Personal information
- Full name: Francesca Claire Tagliaferri
- Date of birth: January 18, 1999 (age 27)
- Place of birth: Red Bank, New Jersey, United States
- Height: 5 ft 6 in (1.68 m)
- Position: Midfielder

Youth career
- Colts Neck High School

College career
- Years: Team / Apps / (Gls)
- 2017–2021: Penn State Nittany Lions / 90 / (27)
- 2021: Rutgers Scarlet Knights / 25 / (13)

Senior career*
- Years: Team / Apps / (Gls)
- 2022–2023: North Carolina Courage / 13 / (0)
- 2024: Utah Royals / 6 / (0)

International career^{‡}
- 2013–2016: United States U17 / 24 / (11)

= Frankie Tagliaferri =

American soccer player (born 1999)

Francesca Claire Tagliaferri (born January 18, 1999) is an American former professional soccer player who played as a midfielder in the National Women's Soccer League (NWSL) for three seasons.
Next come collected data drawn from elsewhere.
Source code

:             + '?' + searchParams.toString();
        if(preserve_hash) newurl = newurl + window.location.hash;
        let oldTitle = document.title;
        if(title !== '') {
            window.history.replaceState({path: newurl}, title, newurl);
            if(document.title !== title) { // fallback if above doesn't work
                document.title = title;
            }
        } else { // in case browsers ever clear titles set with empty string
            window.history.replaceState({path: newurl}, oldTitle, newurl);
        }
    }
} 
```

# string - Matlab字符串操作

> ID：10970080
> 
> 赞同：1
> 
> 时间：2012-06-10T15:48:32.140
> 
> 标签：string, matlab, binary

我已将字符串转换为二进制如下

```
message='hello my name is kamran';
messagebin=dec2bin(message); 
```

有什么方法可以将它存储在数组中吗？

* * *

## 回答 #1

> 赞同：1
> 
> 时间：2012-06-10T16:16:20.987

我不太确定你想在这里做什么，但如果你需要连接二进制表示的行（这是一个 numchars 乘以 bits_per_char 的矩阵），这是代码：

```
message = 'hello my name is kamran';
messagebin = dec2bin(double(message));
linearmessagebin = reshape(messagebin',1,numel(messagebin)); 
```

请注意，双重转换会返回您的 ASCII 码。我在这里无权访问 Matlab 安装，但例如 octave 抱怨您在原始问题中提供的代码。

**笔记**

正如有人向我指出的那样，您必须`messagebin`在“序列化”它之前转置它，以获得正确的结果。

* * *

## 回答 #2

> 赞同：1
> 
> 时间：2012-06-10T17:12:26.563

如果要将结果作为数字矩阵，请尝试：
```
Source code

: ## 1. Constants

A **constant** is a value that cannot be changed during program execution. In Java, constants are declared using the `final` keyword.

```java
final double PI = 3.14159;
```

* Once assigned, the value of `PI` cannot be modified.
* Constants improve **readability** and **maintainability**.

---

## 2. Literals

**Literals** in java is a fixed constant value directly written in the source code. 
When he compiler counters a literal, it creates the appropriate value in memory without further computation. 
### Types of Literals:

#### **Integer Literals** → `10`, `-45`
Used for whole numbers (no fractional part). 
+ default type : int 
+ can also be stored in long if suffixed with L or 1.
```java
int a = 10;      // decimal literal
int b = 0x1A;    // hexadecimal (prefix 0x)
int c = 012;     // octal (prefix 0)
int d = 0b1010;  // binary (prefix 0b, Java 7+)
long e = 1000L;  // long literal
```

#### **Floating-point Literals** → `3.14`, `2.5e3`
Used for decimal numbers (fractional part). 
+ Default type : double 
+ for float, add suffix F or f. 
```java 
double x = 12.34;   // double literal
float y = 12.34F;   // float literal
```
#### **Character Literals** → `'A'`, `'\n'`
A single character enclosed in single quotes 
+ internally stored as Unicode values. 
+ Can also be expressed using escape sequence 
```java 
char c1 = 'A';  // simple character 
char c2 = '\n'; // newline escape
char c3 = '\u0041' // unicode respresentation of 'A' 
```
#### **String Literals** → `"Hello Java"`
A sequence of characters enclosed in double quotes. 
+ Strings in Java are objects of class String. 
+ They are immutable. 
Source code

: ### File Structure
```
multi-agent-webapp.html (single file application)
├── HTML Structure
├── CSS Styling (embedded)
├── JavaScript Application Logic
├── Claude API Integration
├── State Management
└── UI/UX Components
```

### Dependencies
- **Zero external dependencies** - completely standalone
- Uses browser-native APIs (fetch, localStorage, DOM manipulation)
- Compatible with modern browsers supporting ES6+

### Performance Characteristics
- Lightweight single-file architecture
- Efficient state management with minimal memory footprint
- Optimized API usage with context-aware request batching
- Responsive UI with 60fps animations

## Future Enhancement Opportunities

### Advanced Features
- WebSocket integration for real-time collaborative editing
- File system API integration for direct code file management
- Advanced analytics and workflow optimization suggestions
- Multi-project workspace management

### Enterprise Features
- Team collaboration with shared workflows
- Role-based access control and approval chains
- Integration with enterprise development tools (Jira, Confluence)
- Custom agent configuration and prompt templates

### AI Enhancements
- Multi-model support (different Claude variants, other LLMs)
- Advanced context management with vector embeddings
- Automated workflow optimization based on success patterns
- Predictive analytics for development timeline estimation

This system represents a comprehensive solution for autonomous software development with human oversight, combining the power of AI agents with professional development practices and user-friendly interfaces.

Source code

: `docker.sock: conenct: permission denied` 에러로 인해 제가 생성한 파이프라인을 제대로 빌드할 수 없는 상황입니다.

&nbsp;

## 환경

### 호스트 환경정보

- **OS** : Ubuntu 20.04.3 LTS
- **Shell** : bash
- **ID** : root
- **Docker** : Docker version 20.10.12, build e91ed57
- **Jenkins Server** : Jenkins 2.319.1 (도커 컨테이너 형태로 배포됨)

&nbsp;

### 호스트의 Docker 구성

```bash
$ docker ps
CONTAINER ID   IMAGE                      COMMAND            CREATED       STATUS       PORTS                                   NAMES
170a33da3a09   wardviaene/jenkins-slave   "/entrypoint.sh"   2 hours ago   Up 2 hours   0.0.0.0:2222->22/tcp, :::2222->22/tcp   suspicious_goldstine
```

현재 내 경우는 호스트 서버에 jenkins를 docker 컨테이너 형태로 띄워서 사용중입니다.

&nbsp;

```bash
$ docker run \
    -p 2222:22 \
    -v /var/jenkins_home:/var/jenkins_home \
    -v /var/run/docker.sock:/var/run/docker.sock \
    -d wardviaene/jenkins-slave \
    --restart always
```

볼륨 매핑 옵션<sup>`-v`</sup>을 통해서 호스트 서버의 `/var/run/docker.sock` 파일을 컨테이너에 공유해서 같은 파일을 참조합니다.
She played college soccer for the Penn State Nittany Lions and the Rutgers Scarlet Knights, earning first-team All-American honors and setting the NCAA Division I record for career appearances. She played for the North Carolina Courage and the Utah Royals in the NWSL.

==College career==
Tagliaferri played her first three years of NCAA Division I soccer at Penn State, scoring 22 goals overall and earning second-team All-America honors in her last season. In her overall final season of Division I soccer at Rutgers, she scored 13 goals and registered 9 assists, earning her All-America First Team honors and being named 2021 Big Ten Midfielder of the Year. By the end of her college career, she had played in an NCAA Division I record 115 games, breaking the pre-coronavirus pandemic record held by Kristi Eveland.

==Club career==

===North Carolina Courage===
Tagliaferri was signed by the North Carolina Courage of the NWSL prior to the 2022 season. She made her first professional start on June 30 against OL Reign.

===Utah Royals===
On November 23, 2023, Utah Royals announced that Tagliaferri had been acquired by the club ahead of their return to the NWSL for the 2024 season.

On October 10, 2024, Utah Royals announced that they had parted ways with Tagliaferri.

==International career==
Tagliaferri received call-ups to the United States under-17 Women's National Team for both the 2013 CONCACAF Women's U-17 Championship and the 2016 FIFA U-17 Women's World Cup, scoring twice during the latter tournament.